Analisis Pertanggungjawaban Hukum Bank Atas Hilangnya Sertifikat Jaminan Nasabah dalam Perjanjian Kredit (Studi Kasus Putusan Nomor 3/Pdt.G.S/2025/Pn Kpg)
DOI:
https://doi.org/10.70292/pchukumsosial.v4i2.530Keywords:
Pertanggungjawaban Bank, Sertifikat Jaminan, Perjanjian Kredit, Perbuatan Melawan Hukum.Abstract
Penelitian ini dilatarbelakangi oleh peran strategis perbankan serta risiko hilangnya sertifikat jaminan nasabah yang berada dalam penguasaan bank, sebagaimana terjadi dalam Putusan Nomor 3/Pdt.G.S/2025/PN Kpg.
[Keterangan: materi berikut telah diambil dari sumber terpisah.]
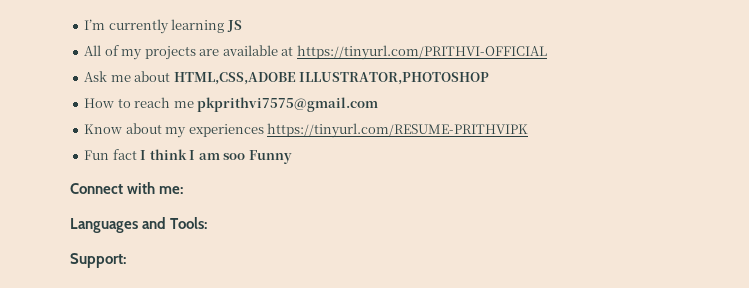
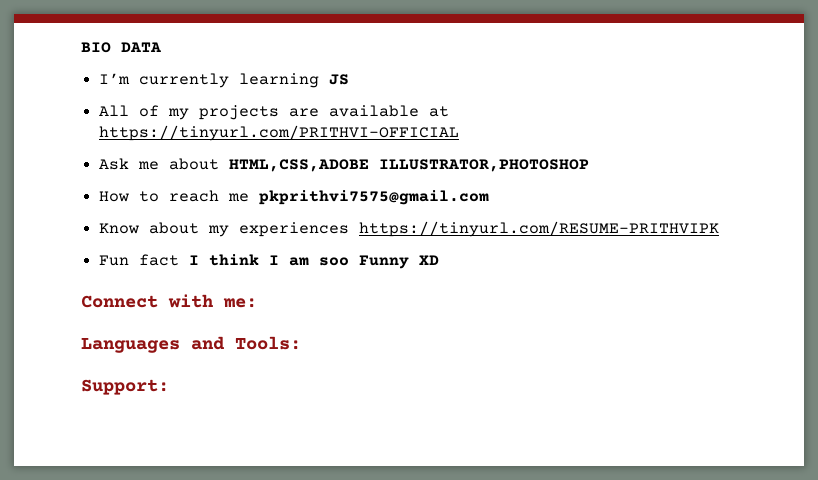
(84, 24) none -> [81,42,161,53] BIO DATA //
(292, 157) none -> [419,255,440,265] XD

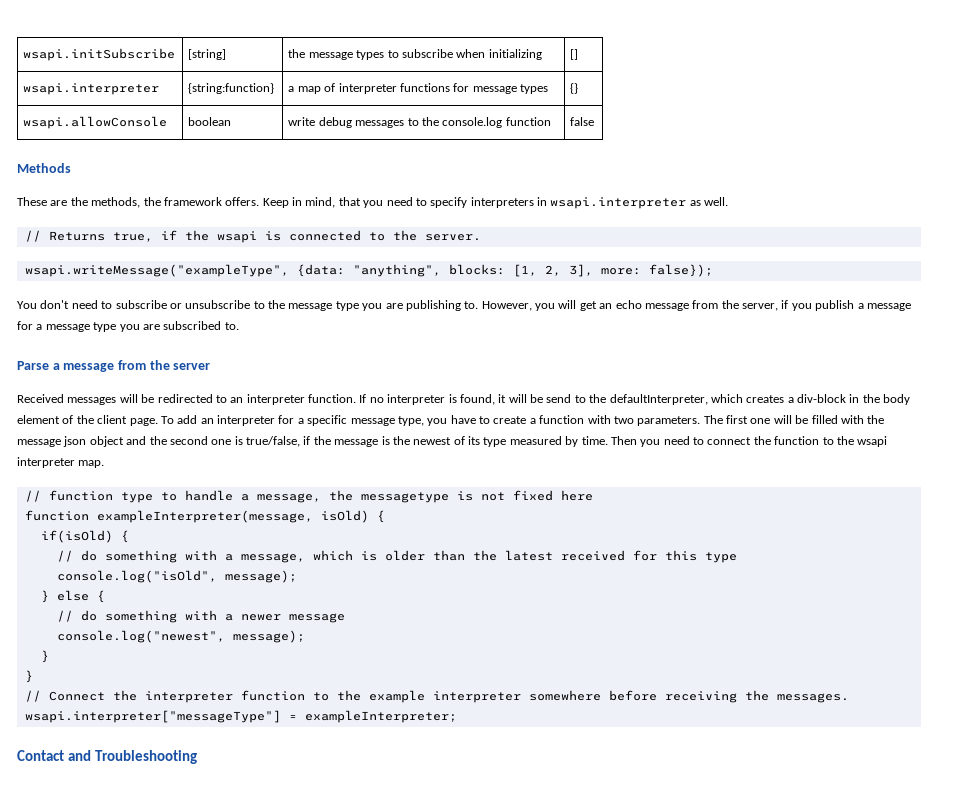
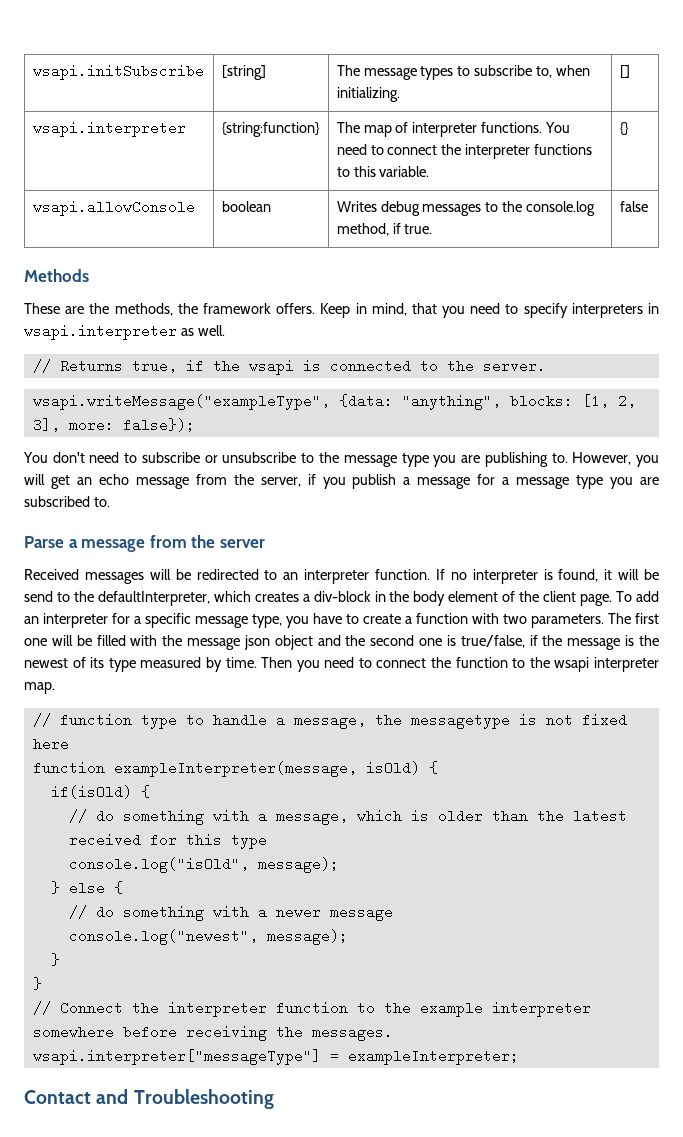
[288,49,306,58] the -> [336,65,360,76] The
[456,49,542,60] when initializing -> [536,65,591,78] [336,87,400,102] to, when initializing.
[288,86,295,92] a -> [336,122,360,133] The
[399,83,549,94] functions for message types -> [481,122,571,133] [336,144,593,159] [336,166,430,177] functions. You need to connect the interpreter functions to this variable.
[288,117,316,126] write -> [336,201,377,212] Writes
[505,117,551,126] function -> [336,223,433,236] method, if true.

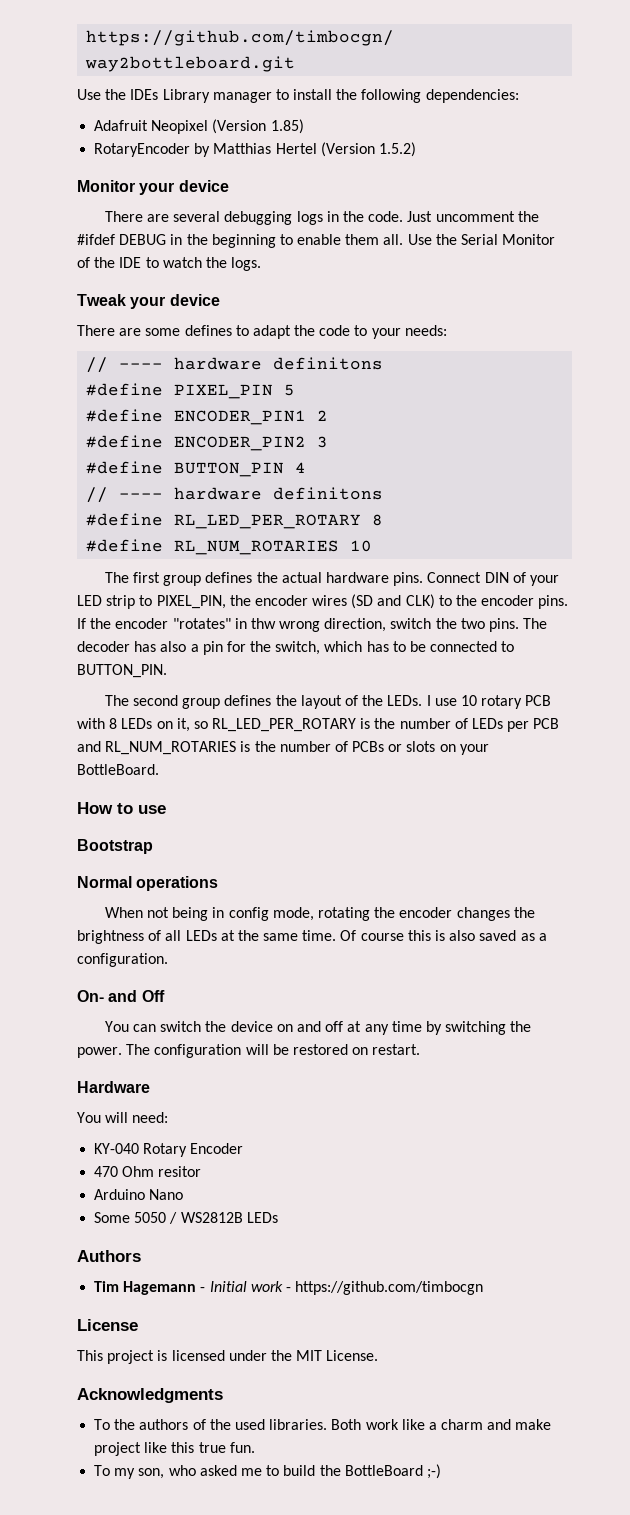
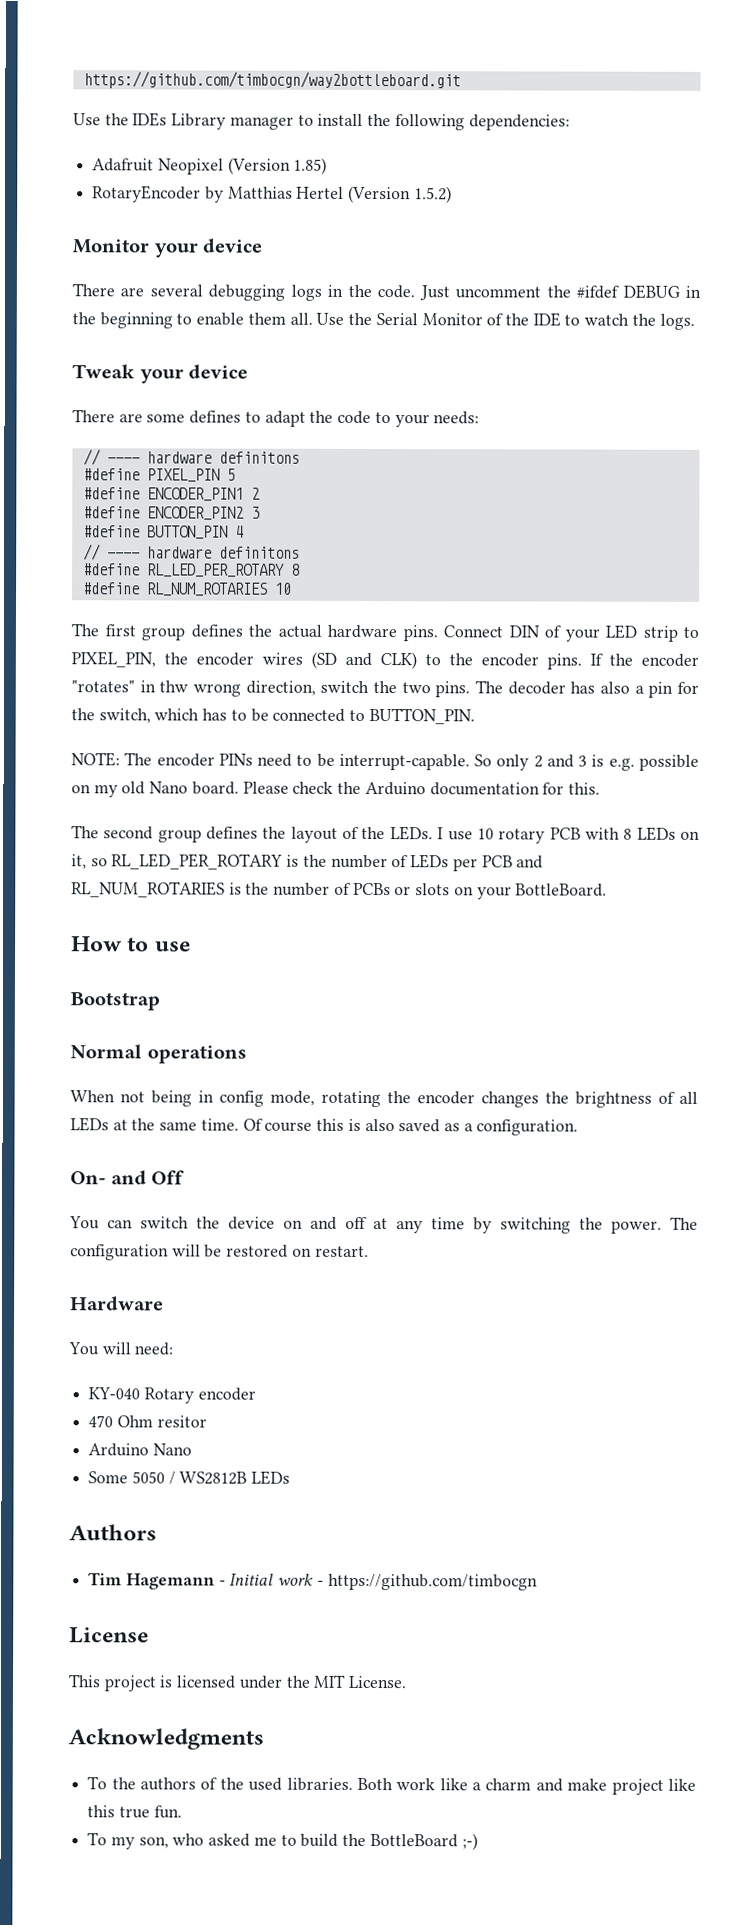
(167, 671) none -> [71,752,699,771] [71,781,600,798] // NOTE: The encoder PINs need to be interrupt-capable. So only 2 and 3 is e.g. possible on my old Nano board. Please check the Arduino documentation for this.
[190,1143,244,1154] Encoder -> [197,1387,256,1401] encoder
Penelitian ini bertujuan untuk menganalisis aturan hukum dan bentuk pertanggungjawaban bank atas hilangnya sertifikat jaminan tersebut. Penelitian ini merupakan penelitian hukum normatif dengan pendekatan perundang-undangan dan pendekatan konseptual. Bahan hukum yang digunakan terdiri atas bahan hukum primer, sekunder, dan tersier yang dikumpulkan melalui studi kepustakaan, kemudian dianalisis secara kualitatif. Hasil penelitian menunjukkan bahwa tanggung jawab bank didasarkan pada Pasal 1338, Pasal 1339, Pasal 1365, dan Pasal 1366 Kitab Undang-Undang Hukum Perdata, Undang-Undang Nomor 10 Tahun 1998 tentang Perbankan, serta Peraturan Mahkamah Agung Nomor 4 Tahun 2019. Majelis hakim menyatakan bahwa bank telah melakukan perbuatan melawan hukum karena kelalaiannya yang mengakibatkan kerugian bagi nasabah. Bentuk pertanggungjawaban yang dibebankan meliputi pembayaran ganti rugi materiil sebesar Rp121.697.023,00, biaya perkara sebesar Rp206.000,00, serta kewajiban mengurus penerbitan sertifikat pengganti. Namun, tuntutan ganti rugi immateriil dan sita jaminan ditolak karena keterbatasan mekanisme gugatan sederhana. Dengan demikian, bank bertanggung jawab secara hukum atas kelalaiannya, meskipun perlindungan hukum bagi nasabah belum sepenuhnya mengakomodasi kerugian immateriil.